Did John Wayne ever fall off his horse at Fort Carrick?
FRT was taken at the Dalmellington Inn where we were well received by the regulars. Those having coffee were not disappointed as the Inn had a coffee machine and the coffees were served with the usual Kit-Kats. It has to be noted that our resident Kit-Kat Kid rather ungraciously turned down the offer of a finger! However, the thought of it brought a smile to his face.
A guid day oot!

 

Wednesday, 21 September 2016

Thursday, 15 September 2016

A Bridge Not Too Far (Apologies to Cornelius Ryan)

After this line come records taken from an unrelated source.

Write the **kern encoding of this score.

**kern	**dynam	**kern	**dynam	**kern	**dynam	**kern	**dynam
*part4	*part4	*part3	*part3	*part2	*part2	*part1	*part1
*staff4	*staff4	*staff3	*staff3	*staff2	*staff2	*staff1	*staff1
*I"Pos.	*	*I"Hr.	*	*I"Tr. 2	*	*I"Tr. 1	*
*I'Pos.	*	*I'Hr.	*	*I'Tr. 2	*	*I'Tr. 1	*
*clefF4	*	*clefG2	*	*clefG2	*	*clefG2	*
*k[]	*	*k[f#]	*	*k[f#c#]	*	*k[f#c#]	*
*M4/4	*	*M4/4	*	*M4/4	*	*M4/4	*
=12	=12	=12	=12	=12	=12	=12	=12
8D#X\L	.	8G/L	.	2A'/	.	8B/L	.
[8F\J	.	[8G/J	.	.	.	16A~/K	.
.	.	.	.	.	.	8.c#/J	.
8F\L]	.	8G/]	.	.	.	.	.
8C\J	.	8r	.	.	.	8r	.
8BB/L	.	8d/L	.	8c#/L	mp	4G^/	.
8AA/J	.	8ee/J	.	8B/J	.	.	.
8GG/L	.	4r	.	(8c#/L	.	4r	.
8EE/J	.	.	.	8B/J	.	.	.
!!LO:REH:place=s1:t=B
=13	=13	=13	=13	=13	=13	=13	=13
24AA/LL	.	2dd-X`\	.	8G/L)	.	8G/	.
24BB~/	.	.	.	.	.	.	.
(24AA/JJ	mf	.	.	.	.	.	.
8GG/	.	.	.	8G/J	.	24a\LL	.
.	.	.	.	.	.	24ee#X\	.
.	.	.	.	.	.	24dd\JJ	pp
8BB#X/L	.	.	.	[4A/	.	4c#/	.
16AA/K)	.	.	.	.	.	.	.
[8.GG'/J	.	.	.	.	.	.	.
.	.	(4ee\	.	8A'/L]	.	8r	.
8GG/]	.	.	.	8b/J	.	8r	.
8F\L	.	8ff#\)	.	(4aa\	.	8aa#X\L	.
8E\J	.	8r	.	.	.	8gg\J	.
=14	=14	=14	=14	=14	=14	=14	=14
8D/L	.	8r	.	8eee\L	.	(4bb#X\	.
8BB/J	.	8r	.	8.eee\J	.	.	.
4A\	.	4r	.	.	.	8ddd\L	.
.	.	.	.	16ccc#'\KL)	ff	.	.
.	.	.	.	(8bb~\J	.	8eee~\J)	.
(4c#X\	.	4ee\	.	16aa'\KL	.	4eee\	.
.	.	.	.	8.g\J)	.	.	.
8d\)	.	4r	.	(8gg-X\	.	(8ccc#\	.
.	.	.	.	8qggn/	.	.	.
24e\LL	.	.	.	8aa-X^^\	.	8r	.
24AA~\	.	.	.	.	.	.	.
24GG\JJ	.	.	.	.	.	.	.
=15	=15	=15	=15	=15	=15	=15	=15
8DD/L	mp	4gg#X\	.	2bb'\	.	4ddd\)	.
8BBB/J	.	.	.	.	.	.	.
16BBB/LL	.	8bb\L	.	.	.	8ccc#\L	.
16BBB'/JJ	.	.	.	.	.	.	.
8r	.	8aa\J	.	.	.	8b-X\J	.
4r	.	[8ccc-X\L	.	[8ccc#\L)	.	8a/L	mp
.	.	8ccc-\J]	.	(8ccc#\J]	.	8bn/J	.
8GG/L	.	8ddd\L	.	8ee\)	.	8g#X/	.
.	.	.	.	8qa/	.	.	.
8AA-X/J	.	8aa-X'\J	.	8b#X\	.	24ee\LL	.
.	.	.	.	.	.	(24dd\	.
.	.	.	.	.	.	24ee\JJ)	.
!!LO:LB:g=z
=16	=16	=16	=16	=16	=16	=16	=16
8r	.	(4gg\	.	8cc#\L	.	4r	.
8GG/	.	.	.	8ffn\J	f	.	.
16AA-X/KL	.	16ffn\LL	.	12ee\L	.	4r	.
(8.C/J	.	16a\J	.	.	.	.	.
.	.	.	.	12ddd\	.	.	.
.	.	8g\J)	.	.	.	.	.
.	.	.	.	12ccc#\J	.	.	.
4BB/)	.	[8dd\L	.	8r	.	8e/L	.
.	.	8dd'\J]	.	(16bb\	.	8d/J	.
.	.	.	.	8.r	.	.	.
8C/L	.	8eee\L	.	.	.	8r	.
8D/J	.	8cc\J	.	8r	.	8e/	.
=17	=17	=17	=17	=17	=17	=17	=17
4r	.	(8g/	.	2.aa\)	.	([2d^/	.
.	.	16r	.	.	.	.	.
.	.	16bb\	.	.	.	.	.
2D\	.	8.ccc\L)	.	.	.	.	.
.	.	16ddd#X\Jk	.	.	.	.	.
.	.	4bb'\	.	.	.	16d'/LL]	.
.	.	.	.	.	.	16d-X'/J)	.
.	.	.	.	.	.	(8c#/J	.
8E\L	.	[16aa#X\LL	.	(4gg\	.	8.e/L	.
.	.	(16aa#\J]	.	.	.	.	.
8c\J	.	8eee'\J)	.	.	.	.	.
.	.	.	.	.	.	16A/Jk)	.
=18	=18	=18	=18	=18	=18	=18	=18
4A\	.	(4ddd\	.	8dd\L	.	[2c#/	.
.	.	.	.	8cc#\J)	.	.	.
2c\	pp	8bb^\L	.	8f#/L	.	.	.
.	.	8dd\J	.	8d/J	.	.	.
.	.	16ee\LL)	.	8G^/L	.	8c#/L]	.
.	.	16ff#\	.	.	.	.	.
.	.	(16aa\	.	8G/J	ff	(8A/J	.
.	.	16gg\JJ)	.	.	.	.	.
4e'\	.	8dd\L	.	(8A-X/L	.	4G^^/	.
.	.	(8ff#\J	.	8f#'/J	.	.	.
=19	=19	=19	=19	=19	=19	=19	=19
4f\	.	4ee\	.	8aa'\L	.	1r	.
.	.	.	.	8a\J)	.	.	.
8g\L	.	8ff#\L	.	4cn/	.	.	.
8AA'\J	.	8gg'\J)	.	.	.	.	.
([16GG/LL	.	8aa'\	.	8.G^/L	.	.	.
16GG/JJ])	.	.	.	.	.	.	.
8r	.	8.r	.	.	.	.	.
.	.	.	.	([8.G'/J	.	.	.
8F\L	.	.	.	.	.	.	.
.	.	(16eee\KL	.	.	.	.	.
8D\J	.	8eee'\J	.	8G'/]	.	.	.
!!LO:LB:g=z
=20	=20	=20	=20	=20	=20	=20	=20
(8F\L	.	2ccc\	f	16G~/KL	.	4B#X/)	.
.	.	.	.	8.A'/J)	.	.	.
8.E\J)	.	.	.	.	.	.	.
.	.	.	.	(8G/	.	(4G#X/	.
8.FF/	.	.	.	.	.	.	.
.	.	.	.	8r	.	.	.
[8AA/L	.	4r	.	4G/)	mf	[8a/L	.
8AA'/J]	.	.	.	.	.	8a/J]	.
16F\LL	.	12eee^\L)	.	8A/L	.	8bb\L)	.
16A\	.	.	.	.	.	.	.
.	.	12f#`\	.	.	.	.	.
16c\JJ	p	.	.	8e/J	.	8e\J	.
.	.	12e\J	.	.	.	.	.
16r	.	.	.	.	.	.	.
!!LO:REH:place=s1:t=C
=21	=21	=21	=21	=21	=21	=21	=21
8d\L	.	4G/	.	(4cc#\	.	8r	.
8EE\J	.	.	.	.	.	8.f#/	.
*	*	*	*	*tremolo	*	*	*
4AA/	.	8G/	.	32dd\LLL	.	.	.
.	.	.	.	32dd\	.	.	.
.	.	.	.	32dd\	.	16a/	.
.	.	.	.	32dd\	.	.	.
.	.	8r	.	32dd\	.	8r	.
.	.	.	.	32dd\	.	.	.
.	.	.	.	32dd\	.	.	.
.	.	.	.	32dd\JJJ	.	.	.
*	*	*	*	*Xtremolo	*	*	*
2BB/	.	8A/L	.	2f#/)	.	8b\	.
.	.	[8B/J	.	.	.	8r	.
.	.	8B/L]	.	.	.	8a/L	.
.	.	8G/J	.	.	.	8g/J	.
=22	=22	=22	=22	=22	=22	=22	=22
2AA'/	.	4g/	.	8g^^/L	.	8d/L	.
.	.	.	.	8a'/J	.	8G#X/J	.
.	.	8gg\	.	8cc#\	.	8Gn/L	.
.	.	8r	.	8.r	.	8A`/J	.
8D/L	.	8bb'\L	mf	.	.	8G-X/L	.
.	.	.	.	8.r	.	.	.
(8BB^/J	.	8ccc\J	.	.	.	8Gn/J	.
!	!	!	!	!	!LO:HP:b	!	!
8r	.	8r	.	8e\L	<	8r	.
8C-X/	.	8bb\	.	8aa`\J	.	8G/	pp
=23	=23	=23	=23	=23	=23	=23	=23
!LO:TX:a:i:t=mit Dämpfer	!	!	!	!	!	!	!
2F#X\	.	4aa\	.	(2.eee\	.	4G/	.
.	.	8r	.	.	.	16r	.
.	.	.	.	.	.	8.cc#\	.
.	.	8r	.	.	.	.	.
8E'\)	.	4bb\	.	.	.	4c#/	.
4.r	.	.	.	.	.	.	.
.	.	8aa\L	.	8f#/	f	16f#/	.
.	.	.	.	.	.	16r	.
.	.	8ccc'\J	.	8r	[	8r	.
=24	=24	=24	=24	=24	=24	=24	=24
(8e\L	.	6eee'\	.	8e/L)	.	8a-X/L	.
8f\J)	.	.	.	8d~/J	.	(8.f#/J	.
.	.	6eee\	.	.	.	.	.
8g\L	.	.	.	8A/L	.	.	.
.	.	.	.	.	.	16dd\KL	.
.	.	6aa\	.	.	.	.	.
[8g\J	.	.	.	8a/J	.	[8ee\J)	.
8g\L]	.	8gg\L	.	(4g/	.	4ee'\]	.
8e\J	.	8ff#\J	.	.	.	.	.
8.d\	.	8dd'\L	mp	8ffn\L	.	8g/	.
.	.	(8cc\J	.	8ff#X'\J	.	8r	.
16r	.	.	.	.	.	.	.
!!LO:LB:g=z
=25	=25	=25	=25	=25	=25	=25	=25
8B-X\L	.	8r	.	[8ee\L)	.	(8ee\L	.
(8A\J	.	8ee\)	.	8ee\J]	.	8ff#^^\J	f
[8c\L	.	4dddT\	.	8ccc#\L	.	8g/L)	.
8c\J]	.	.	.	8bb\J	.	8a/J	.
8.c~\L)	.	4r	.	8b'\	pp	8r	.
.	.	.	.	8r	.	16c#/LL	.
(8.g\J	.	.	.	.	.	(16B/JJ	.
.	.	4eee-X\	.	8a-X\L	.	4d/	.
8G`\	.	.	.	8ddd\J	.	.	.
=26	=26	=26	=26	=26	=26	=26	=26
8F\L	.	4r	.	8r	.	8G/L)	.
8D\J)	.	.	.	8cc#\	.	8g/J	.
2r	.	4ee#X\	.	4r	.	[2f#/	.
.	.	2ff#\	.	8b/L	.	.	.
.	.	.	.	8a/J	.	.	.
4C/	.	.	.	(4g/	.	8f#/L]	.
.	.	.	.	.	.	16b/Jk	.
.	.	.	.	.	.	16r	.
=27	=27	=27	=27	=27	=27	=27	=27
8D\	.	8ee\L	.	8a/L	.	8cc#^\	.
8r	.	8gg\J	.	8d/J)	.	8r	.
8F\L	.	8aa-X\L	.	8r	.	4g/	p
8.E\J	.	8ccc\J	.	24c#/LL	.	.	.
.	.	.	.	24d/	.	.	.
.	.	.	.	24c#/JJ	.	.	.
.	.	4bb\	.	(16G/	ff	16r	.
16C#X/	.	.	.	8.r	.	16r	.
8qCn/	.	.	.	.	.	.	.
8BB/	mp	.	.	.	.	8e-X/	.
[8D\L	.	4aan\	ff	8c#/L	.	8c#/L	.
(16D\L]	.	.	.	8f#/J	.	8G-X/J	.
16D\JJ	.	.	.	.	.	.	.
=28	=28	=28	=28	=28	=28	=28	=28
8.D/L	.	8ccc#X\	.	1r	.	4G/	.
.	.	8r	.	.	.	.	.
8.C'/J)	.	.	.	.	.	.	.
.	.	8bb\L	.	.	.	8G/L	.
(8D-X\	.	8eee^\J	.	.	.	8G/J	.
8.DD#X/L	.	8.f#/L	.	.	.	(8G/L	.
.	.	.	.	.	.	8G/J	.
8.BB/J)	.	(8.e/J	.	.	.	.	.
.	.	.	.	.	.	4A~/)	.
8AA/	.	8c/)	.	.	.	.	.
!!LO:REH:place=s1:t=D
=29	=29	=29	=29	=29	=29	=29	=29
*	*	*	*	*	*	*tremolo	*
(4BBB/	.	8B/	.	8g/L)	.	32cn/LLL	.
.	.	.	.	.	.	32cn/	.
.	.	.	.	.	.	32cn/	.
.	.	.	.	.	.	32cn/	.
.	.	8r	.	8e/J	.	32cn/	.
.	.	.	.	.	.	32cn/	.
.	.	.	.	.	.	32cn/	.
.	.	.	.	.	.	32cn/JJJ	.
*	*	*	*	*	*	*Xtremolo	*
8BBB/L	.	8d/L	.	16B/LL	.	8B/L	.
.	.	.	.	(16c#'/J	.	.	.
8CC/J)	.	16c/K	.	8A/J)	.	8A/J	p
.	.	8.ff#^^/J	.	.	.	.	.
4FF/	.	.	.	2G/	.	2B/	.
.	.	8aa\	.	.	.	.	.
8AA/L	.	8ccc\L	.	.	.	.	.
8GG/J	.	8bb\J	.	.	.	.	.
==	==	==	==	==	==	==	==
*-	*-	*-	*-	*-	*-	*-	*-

Alan S, Davie Mc, Gus, Ian, Jim, Jimmy, Kenny R, Kenny T, Rex & Robert

The bridge at Arnhem may have caused great difficulties for Major General Urquhart and the British 1st Airborn during operation Market Garden but the bridge we were to conquer today presented no such difficulties. Ours was to be the Erskine Bridge over the River Clyde and there was no enemy to prevent our crossing. To mount our operation – which we shall call Operation Fish-supper – we rendezvoused in Caulders Garden Centre in Erskine at 10:00 hours. There we enjoyed a casual cup whilst plans were made for this was to be an easy and short walk.       
Due to the easy nature of the walk it was good to welcome back our walking wounded in the form of Jimmy recovering from his back problem, and Gus nearly recovering from his Achilles injury.
On a warm but slightly overcast morning we came on to the walkway that would take us over the bridge. The views from the bridge are special on any day, and today was no exception. We stood on the highest point of the bridge, by the plaque indicating that it was officially opened by HRH Princess Anne in 1971, and looked down the river to Dumbarton Rock and the Tail o’ the Bank. Below us lay Erskine Golf Course with ant sized golfers trying their luck. Eastward the view was upriver to the city of Glasgow and nearer at hand Clydebank, our destination.
We came off the bridge into Auld Kilpatrick and found there the path alongside the Forth and Clyde canal. We would follow this to our destination. All along the path information boards told us something of the history of the area. One such told us that the last Erskine ferry sailed across the river in 1971 made obsolete by the new bridge. Reading the information boards and dodging the many cyclists who were enjoying the day as we were, we came to Clydebank.
Where the Dumbarton Road crosses the Canal we stopped to admire the Beardmore monument. Sir William Beardmore (1856 – 1936) was an entrepreneur and shipyard owner in the town. He sponsored Ernest Shackleton’s expedition to Antarctica in 1907, an expedition in which Shackleton named the largest glacier on the continent after his sponsor. The monument at the corner of Dumbarton Road and Beardmore Street is spectacular as befits a man of Beardmore’s standing.  (Ego, more like – Ed.)
From the monument we still followed the canal through the busy Clyde shopping precinct to McMonagal’s fish and chip restaurant.  Her we dined alfresco on some of McMonagal’s wares.
After the repast we returned to the bridge by the outward route. Once again on the high point of the bridge we halted, this time to watch a container ship with what looked like sections of wind turbines aboard crawl slowly under us. But why, we asked ourselves, was the pilot boat astern of the container one?
More ant-like golfers were trying their luck on the course but we were more interested in the path that ran down beside the water. We suspect this to be the Clyde Coastal Walkway and look for forward to trying it out some day.
Today was short and easy but for two it was enough. Perhaps their recovery will be sufficient to tackle something longer next week.

We returned to The King’s Arms in Fenwick for FRT today.